Vacuum lines and gauge install Help to Newbs
My explanation here will be a little bit lengthy, but hopefully will make this make sense. Let's say for a minute that you fix your fuel pressure at 58 psi on your fuel pressure gauge. When your manifold pressure is equal to atmospheric pressure (meaning you're at 0 vacuum, 0 boost), you are getting 58 psi pressure differential between the intake manifold and the fuel system.
Now, let's say that your car is sitting there idling somewhere around 16 hg-in of vacuum, which I believe is somewhere around -7 psi. Now, the pressure differential between your fuel system and intake manifold has gone up to 65 psi. You can think of this as vacuum in the intake manifold helping to "suck" fuel out of the injectors, making them flow more fuel than when the intake manifold was at atmospheric pressure.
Conversely, if your manifold pressure is positive (meaning that you're in boost), the pressure differential between the fuel system and your manifold drops. If you're at 6 psi boost, now the pressure differential is 52 psi, meaning that the injectors will flow less because the positive pressure in the manifold is pushing against the flow of fuel.
The example above is the scenario that cars with returnless fuel systems experience, which is why in the tune they use a sloped Injector Flow Rate table. The flow rate of the injectors changes with manifold pressure.
Now, let's look at a pressure regulated return style fuel system. We'll use the same base fuel pressure reference, 58 psi at 0 manifold vacuum. What the 1:1 FPR does is adjust the fuel pressure so that the differential between fuel pressure and manifold pressure remains constant. When you get into boost, fuel pressure goes up. At 6 psi boost, your fuel pressure would go up to 64 psi, so you still have the same 58 psi pressure differential. At -7 psi vacuum, your fuel pressure would go down to 51 psi, which still keeps the pressure differential between the fuel system and manifold the same.
That is the whole point of the 1:1 FPR. If you hook it up to a boost only source, you are defeating the purpose of using this type of system. It needs to see vacuum and boost, which means that it needs to be hooked up behind the throttle body.

▶ **Set exercise**:
Translate this sentence from the fuel pressure explanation into Spanish: "It needs to see vacuum and boost, which means that it needs to be hooked up behind the throttle body."

▶ **Information provided**:

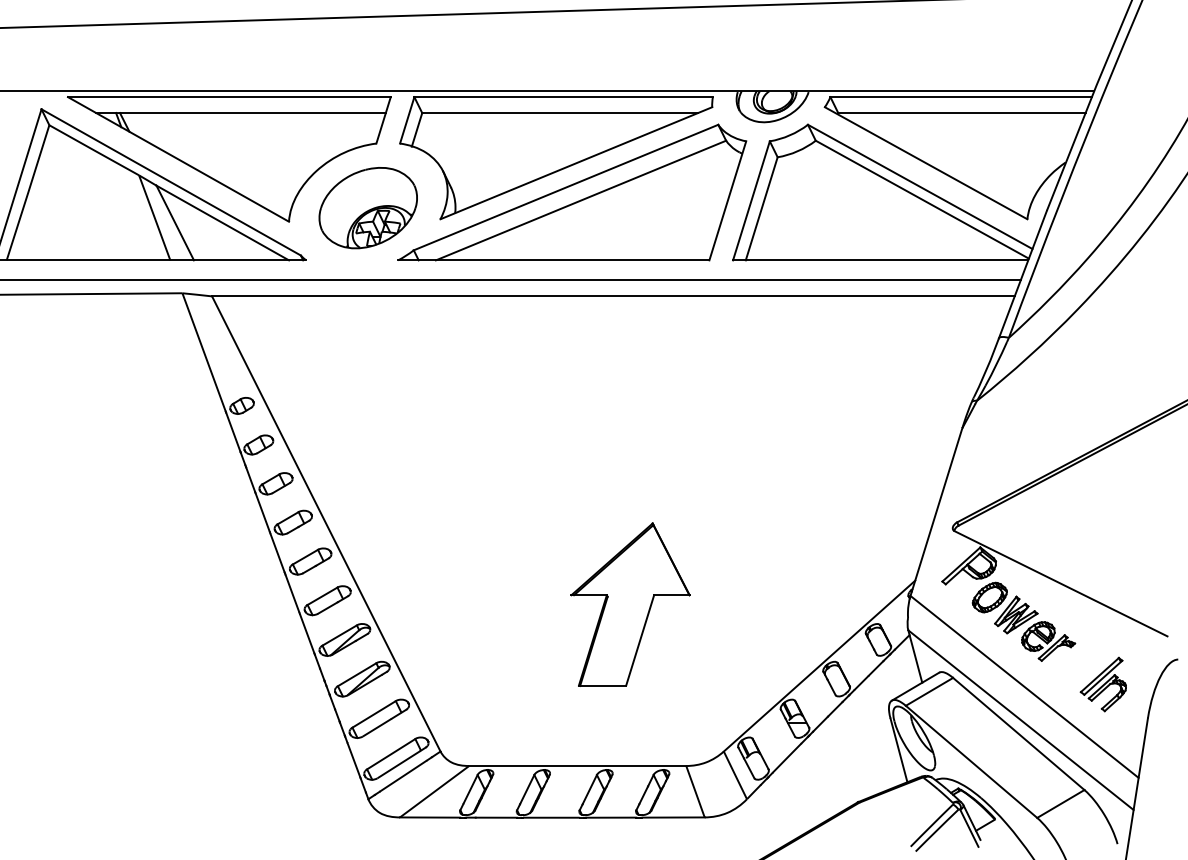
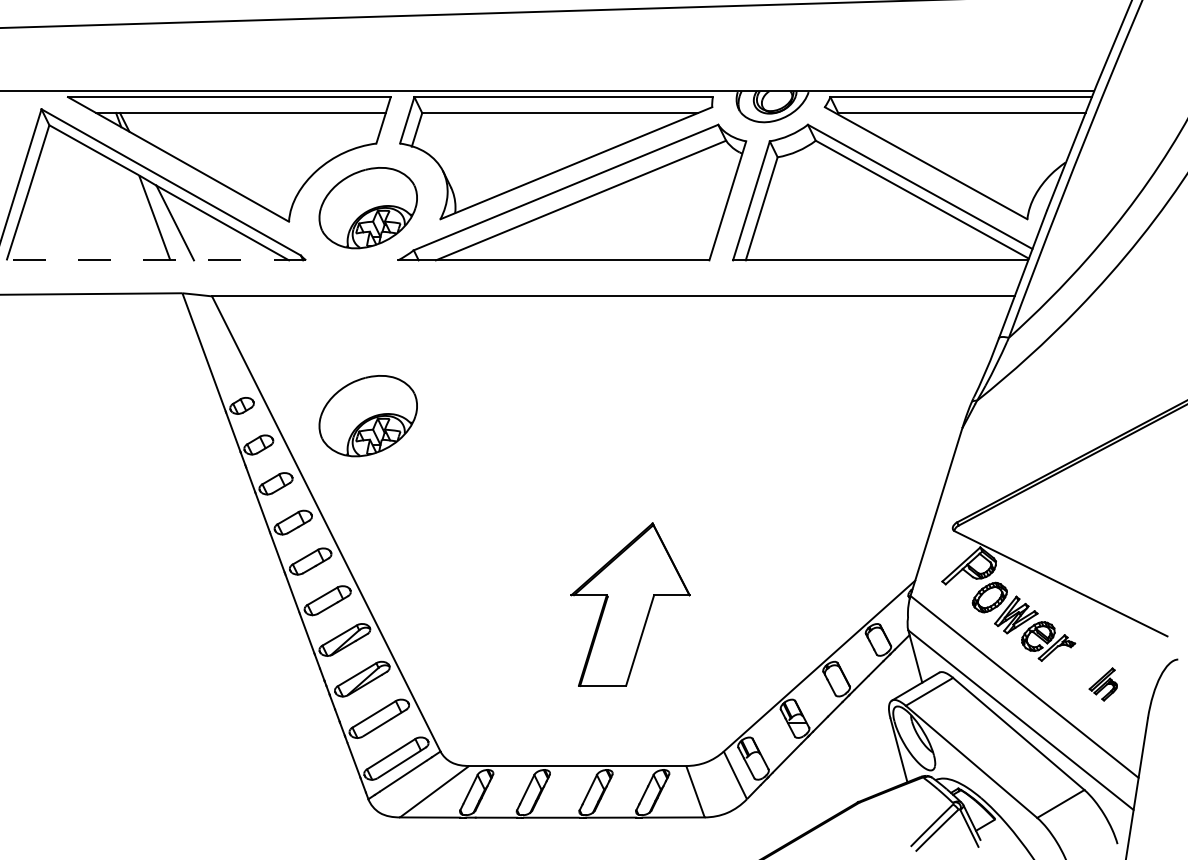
line at (153, 260): solid -> dashed
line at (511, 280): present -> none
part at (367, 416): none -> present
part at (1102, 684) size: 48x57 px -> 30x35 px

▶ **Answer for the task**:
Necesita ver tanto vacío como presión de sobrealimentación, lo que significa que tiene que ir conectado detrás del cuerpo de aceleración.